It’s been a long time since there was a serious coming together between TP52s. ROB WEILAND
It was not my plan to write about TP52s for this month’s issue but not to mention the collision between Sled and Gladiator in race two of the 52 Super Series Miami Royal Cup when you just witnessed the damaged boats coming in is difficult.
Ever since September 2010 the first beat of the final race at the MedCup event in Cagliari, when All4One failed to duck Bribón and crashed into her, we have not seen a crash of anywhere near this magnitude. The Gladiator-Sled incident is amazingly similar to the one in 2010. In Miami the waves were bigger, Sled was travelling a bit faster and landed more on top of Gladiator – in fact, she did not even break her bobstay whereas in 2010 All4One had her bobstay slicing through Bribón as a wire through the cheese till the bobstay finally gave way.

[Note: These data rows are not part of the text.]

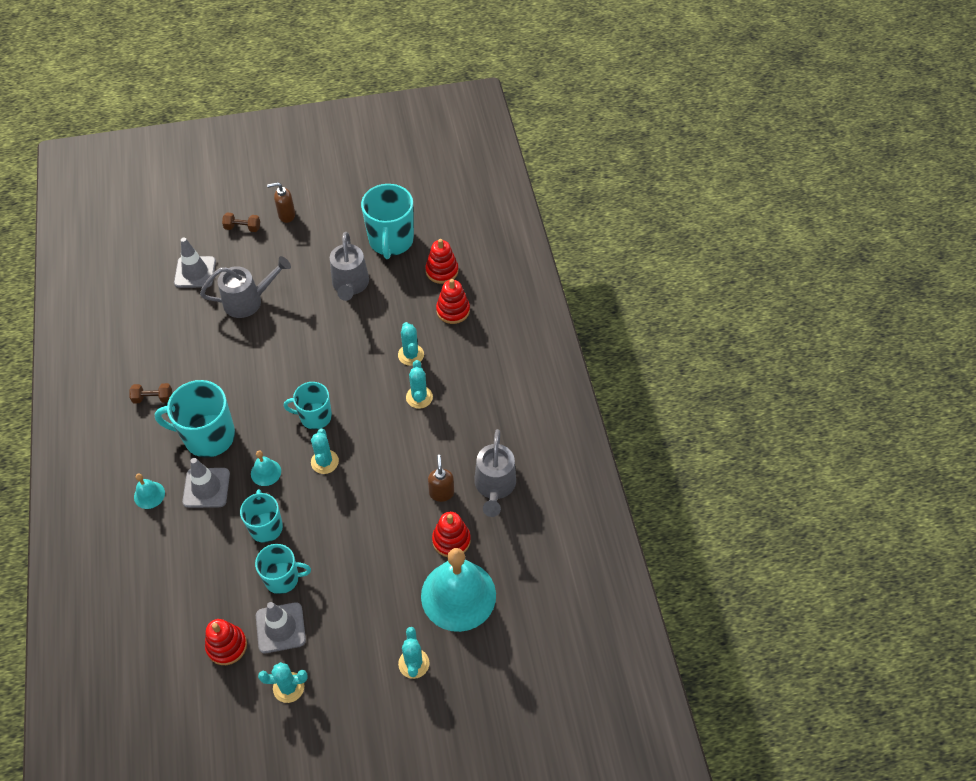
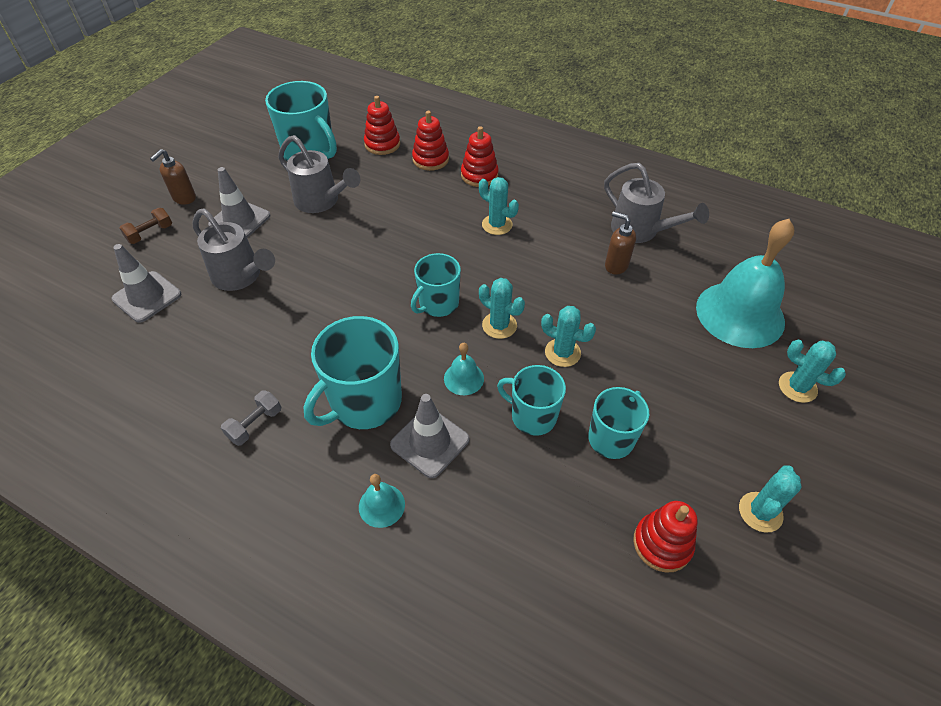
camera: 50 degrees left, 5 degrees down
(153, 398) = (255, 424): brown dumbbell -> grey dumbbell
(248, 301) = (240, 276): grey watering can -> grey watering can turned 105 degrees clockwise
(280, 628) = (675, 476): grey traffic cone -> grey traffic cone (239, 220)
(411, 355) = (445, 206): turquoise cactus -> turquoise cactus (562, 353)
(451, 540) = (674, 286): red stacking toy -> red stacking toy (479, 175)

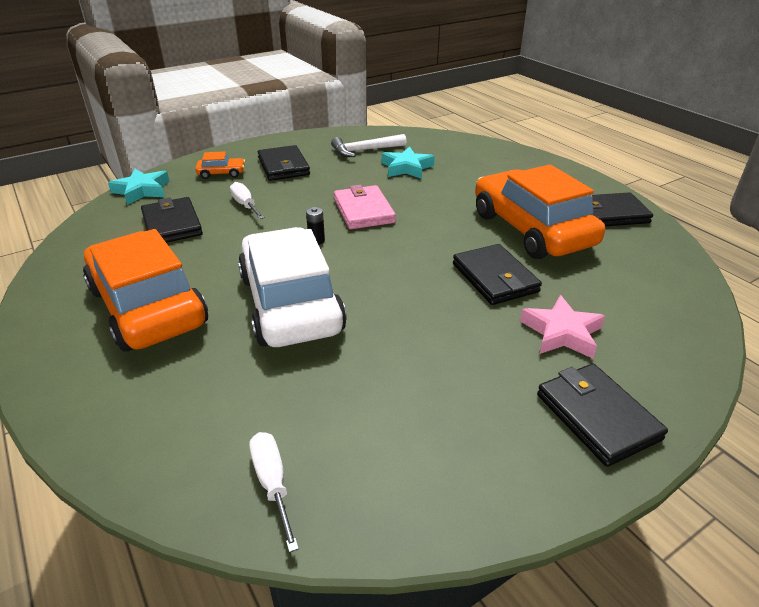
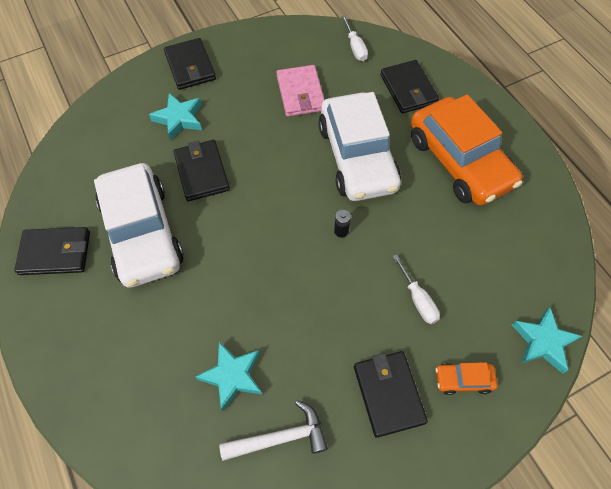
camera: 175 degrees left, 25 degrees up
(172, 224) = (482, 268): black wallet -> black wallet (408, 89)
(363, 211) = (295, 278): pink wallet -> pink wallet (300, 93)
(531, 229) = (142, 233): orange car -> white car
(562, 333) = (179, 119): pink star -> turquoise star

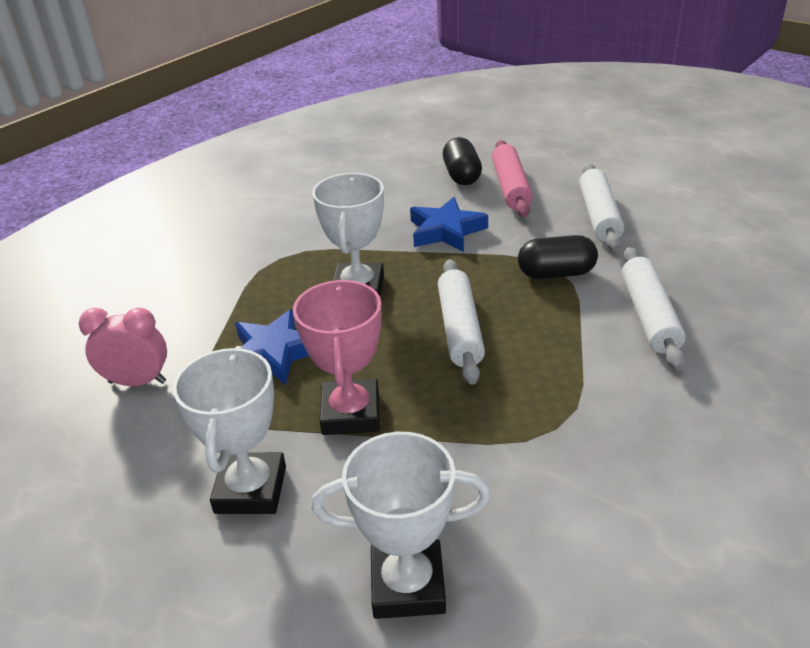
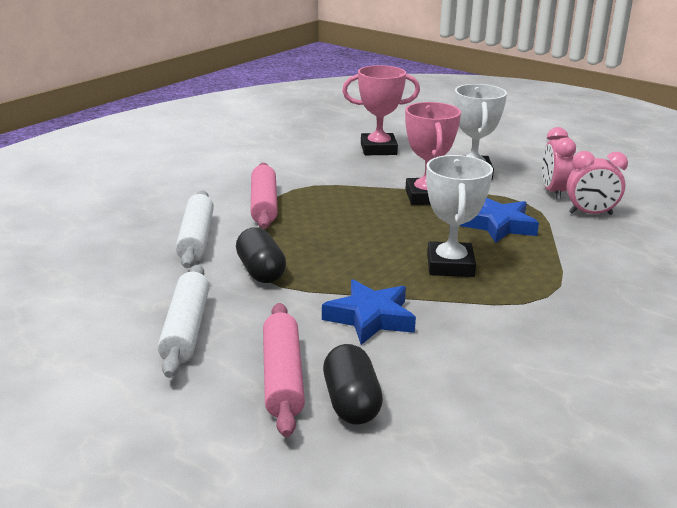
camera: 175 degrees right, 10 degrees down
(150, 434) = (553, 192): none -> pink clock
(408, 585) = (378, 149): white trophy -> pink trophy
(460, 329) = (354, 235): white rolling pin -> none
(556, 273) = (261, 271): black capsule -> black capsule turned 75 degrees clockwise
(590, 384) = (263, 204): none -> pink rolling pin

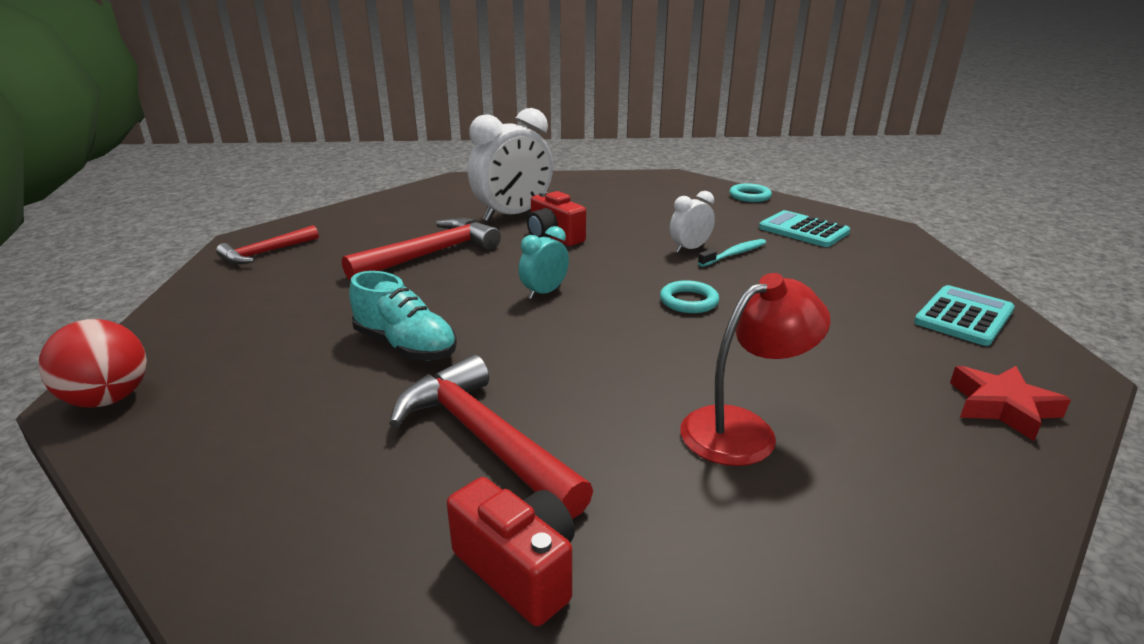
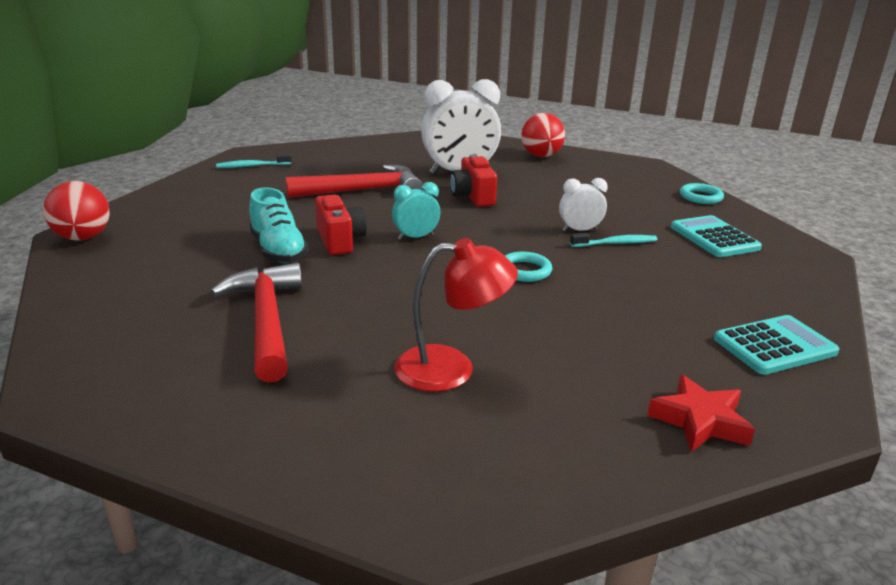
camera: 25 degrees right, 0 degrees up
(266, 253) = (252, 166): red hammer -> turquoise toothbrush
(519, 569) = (208, 397): red camera -> red camera (340, 241)
(572, 184) = (541, 156): none -> red ball

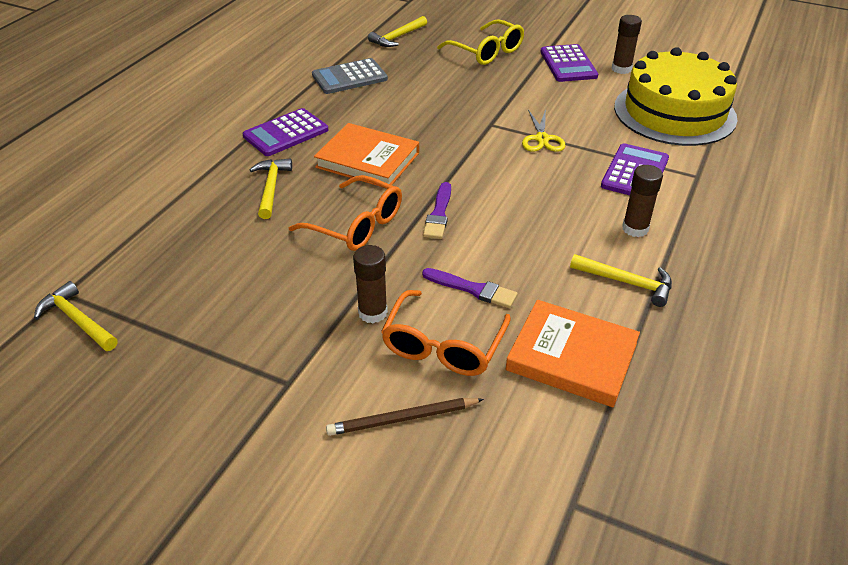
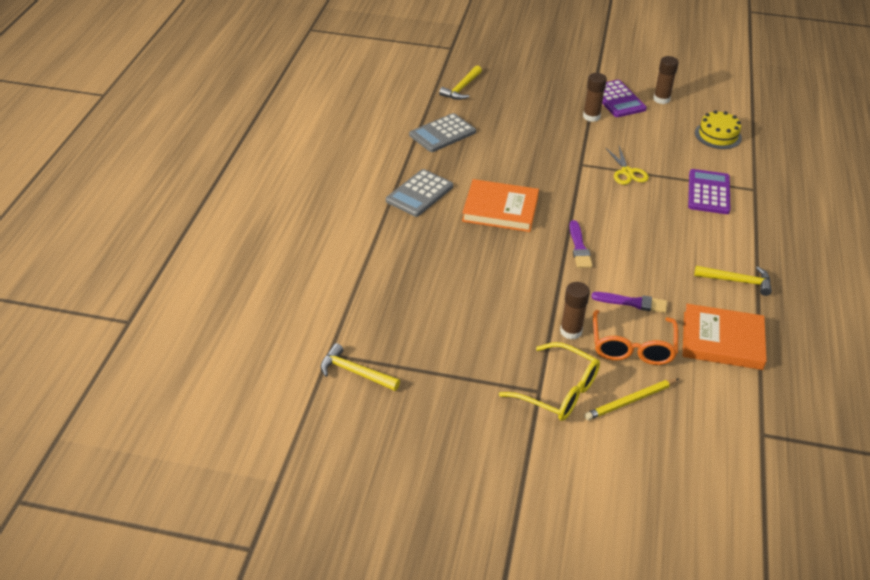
camera: 15 degrees left, 0 degrees up
(271, 188) = (436, 244): yellow hammer -> none
(286, 133) = (419, 193): purple calculator -> grey calculator
(357, 225) = (522, 265): orange glasses -> none
(402, 419) = (630, 401): brown pencil -> yellow pencil
(487, 52) = (545, 94): yellow glasses -> yellow glasses (559, 392)
(635, 228) = (726, 239): brown glue stick -> brown glue stick (591, 116)
(674, 112) = (718, 135): yellow cake -> yellow cake, size x0.48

The impact this time was such that the runner winch with half its pod came off the deck of Gladiator and Sled kept going far enough into her for her bowsprit to just miss the legs of ownerdriver Tony Langley and rip the starboard steering wheel from his hands. This was only the boat’s second race, after changing ownership and going from Interlodge to Gladiator. A bad day at the office for both teams is an understatement.
Once back at the dock, some of the crew still visibly shaken, all involved got on with what needs to be done in such circumstances; and once I had the time to reflect on what just happened, four or five hours later, my first sentiment was to be proud of how calm all remained and how quickly plans were made and set in motion.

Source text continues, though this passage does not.